Bailey Gismert: Okay, Michael Che [speaks in French language]. Oh, my god. Okay. So, if you’re obsessed with me like he is, [pointing at Michael Che] like and subscribe below.

Michael Che: Bailey, this isn’t YouTube. This is live TV.

Bailey Gismert: Like the playoff? Yeah, I watch sports.

Michael Che: Bailey Gismert, everybody.

Bailey Gismert: Different heroes can be women. It doesn’t make sense.

Weekend Update on Vin Diesel Receiving Honorary Degree

Colin Jost

Michael Che

[Starts with Colin Jost in his news set. There’s a picture of Vin Diesel at left top corner.]

Colin Jost: Hunter College has announced that they will give an honorary degree to actor Vin Diesel. Diesel says he can’t wait to find out whether the degree is in Fahrenheit or Celsius.
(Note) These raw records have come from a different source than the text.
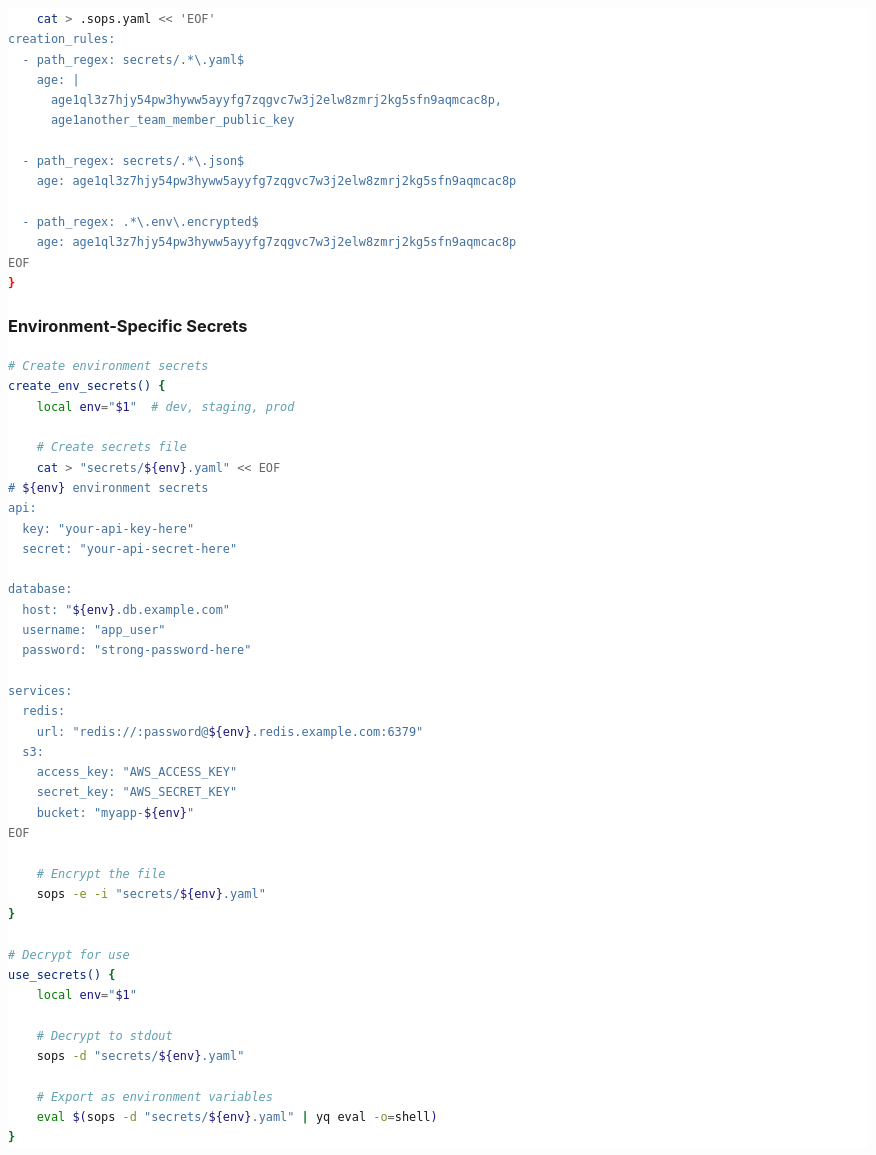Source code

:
 ```bash
    cat > .sops.yaml << 'EOF'
creation_rules:
  - path_regex: secrets/.*\.yaml$
    age: |
      age1ql3z7hjy54pw3hyww5ayyfg7zqgvc7w3j2elw8zmrj2kg5sfn9aqmcac8p,
      age1another_team_member_public_key
      
  - path_regex: secrets/.*\.json$
    age: age1ql3z7hjy54pw3hyww5ayyfg7zqgvc7w3j2elw8zmrj2kg5sfn9aqmcac8p
    
  - path_regex: .*\.env\.encrypted$
    age: age1ql3z7hjy54pw3hyww5ayyfg7zqgvc7w3j2elw8zmrj2kg5sfn9aqmcac8p
EOF
}
```

### Environment-Specific Secrets

```bash
# Create environment secrets
create_env_secrets() {
    local env="$1"  # dev, staging, prod
    
    # Create secrets file
    cat > "secrets/${env}.yaml" << EOF
# ${env} environment secrets
api:
  key: "your-api-key-here"
  secret: "your-api-secret-here"
  
database:
  host: "${env}.db.example.com"
  username: "app_user"
  password: "strong-password-here"
  
services:
  redis:
    url: "redis://:password@${env}.redis.example.com:6379"
  s3:
    access_key: "AWS_ACCESS_KEY"
    secret_key: "AWS_SECRET_KEY"
    bucket: "myapp-${env}"
EOF
    
    # Encrypt the file
    sops -e -i "secrets/${env}.yaml"
}

# Decrypt for use
use_secrets() {
    local env="$1"
    
    # Decrypt to stdout
    sops -d "secrets/${env}.yaml"
    
    # Export as environment variables
    eval $(sops -d "secrets/${env}.yaml" | yq eval -o=shell)
}
```
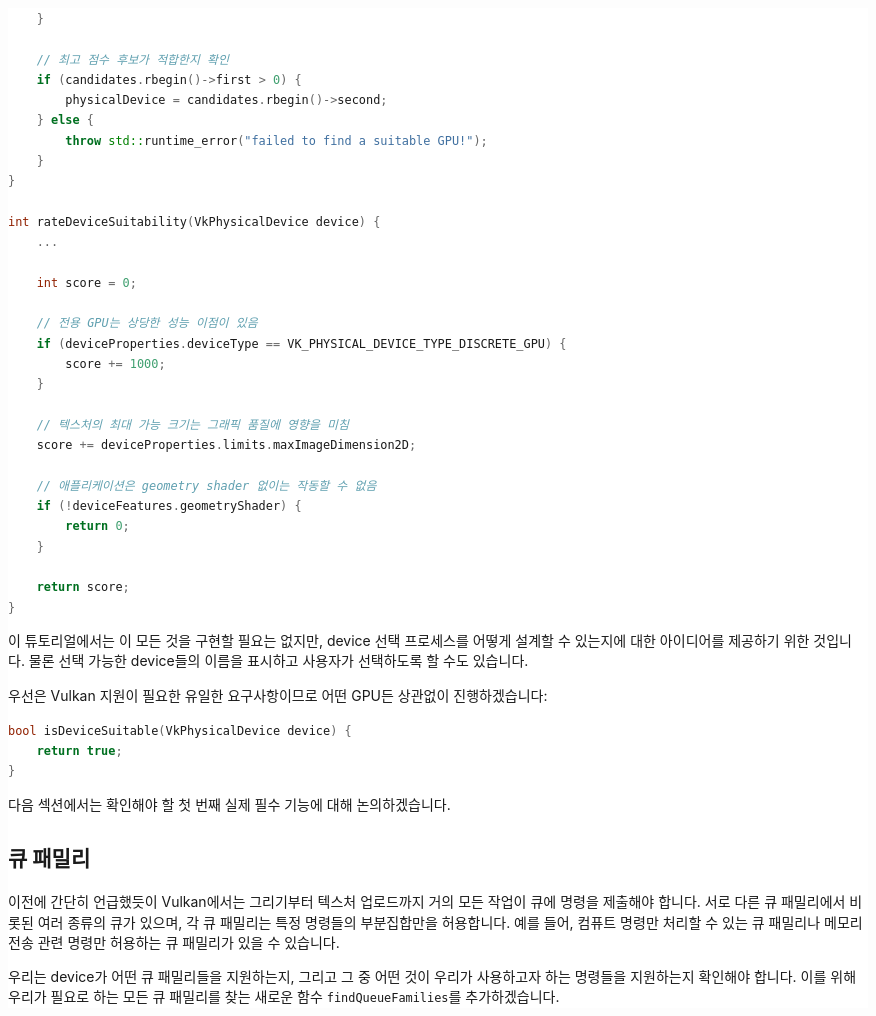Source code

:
 ```c++
    }

    // 최고 점수 후보가 적합한지 확인
    if (candidates.rbegin()->first > 0) {
        physicalDevice = candidates.rbegin()->second;
    } else {
        throw std::runtime_error("failed to find a suitable GPU!");
    }
}

int rateDeviceSuitability(VkPhysicalDevice device) {
    ...

    int score = 0;

    // 전용 GPU는 상당한 성능 이점이 있음
    if (deviceProperties.deviceType == VK_PHYSICAL_DEVICE_TYPE_DISCRETE_GPU) {
        score += 1000;
    }

    // 텍스처의 최대 가능 크기는 그래픽 품질에 영향을 미침
    score += deviceProperties.limits.maxImageDimension2D;

    // 애플리케이션은 geometry shader 없이는 작동할 수 없음
    if (!deviceFeatures.geometryShader) {
        return 0;
    }

    return score;
}
```

이 튜토리얼에서는 이 모든 것을 구현할 필요는 없지만, device 선택 프로세스를 어떻게 설계할 수 있는지에 대한 아이디어를 제공하기 위한 것입니다. 물론 선택 가능한 device들의 이름을 표시하고 사용자가 선택하도록 할 수도 있습니다.

우선은 Vulkan 지원이 필요한 유일한 요구사항이므로 어떤 GPU든 상관없이 진행하겠습니다:

```c++
bool isDeviceSuitable(VkPhysicalDevice device) {
    return true;
}
```

다음 섹션에서는 확인해야 할 첫 번째 실제 필수 기능에 대해 논의하겠습니다.

## 큐 패밀리

이전에 간단히 언급했듯이 Vulkan에서는 그리기부터 텍스처 업로드까지 거의 모든 작업이 큐에 명령을 제출해야 합니다. 서로 다른 큐 패밀리에서 비롯된 여러 종류의 큐가 있으며, 각 큐 패밀리는 특정 명령들의 부분집합만을 허용합니다. 예를 들어, 컴퓨트 명령만 처리할 수 있는 큐 패밀리나 메모리 전송 관련 명령만 허용하는 큐 패밀리가 있을 수 있습니다.

우리는 device가 어떤 큐 패밀리들을 지원하는지, 그리고 그 중 어떤 것이 우리가 사용하고자 하는 명령들을 지원하는지 확인해야 합니다. 이를 위해 우리가 필요로 하는 모든 큐 패밀리를 찾는 새로운 함수 `findQueueFamilies`를 추가하겠습니다.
[Picture changes to Best Buy logo]

Electronic store Best Buy has changed their logo in order to get more modern. The logo went from this to this. [Picture changes to amazon logo]

[Cut to Michael Che. There’s a picture of police car at right top corner.]

Michael Che: Police arrested a legless woman in Florida who was wanted for skipping accord date. It’s a rare case of legless person skipping. [audience laughing]

[Picture changes to Yale University]

I’m not above that joke at all. Police said Yale University interrogated a black graduate student after a white student reported her for sleeping in the common room. So, if you’re black and you go to Yale, stay woke. And I feel like the next time a scary white lady calls a cops on an innocent black person, we should get something, right? I don’t know, like, 50 bucks? Call it “The Meghan Tax.” That way when black people hear siren, we can be like, “Oh, cool. I’mma make rent.”

[Cut to Colin Jost. There’s a picture of Starbucks at left top corner.]

Colin Jost: The CEO of Starbucks said that no one would ever again be forced to buy an item before using one of their restrooms. At least that’s what the guys who cleans the Starbucks bathroom wrote in his suicide note.

[Cut to Michael Che. There’s a picture of a moose at right top corner.]

Michael Che: Officers in Colorado are searching for the man who was reportedly harassing a moose by chasing it down the street. Said the man, “I like my girls thick.”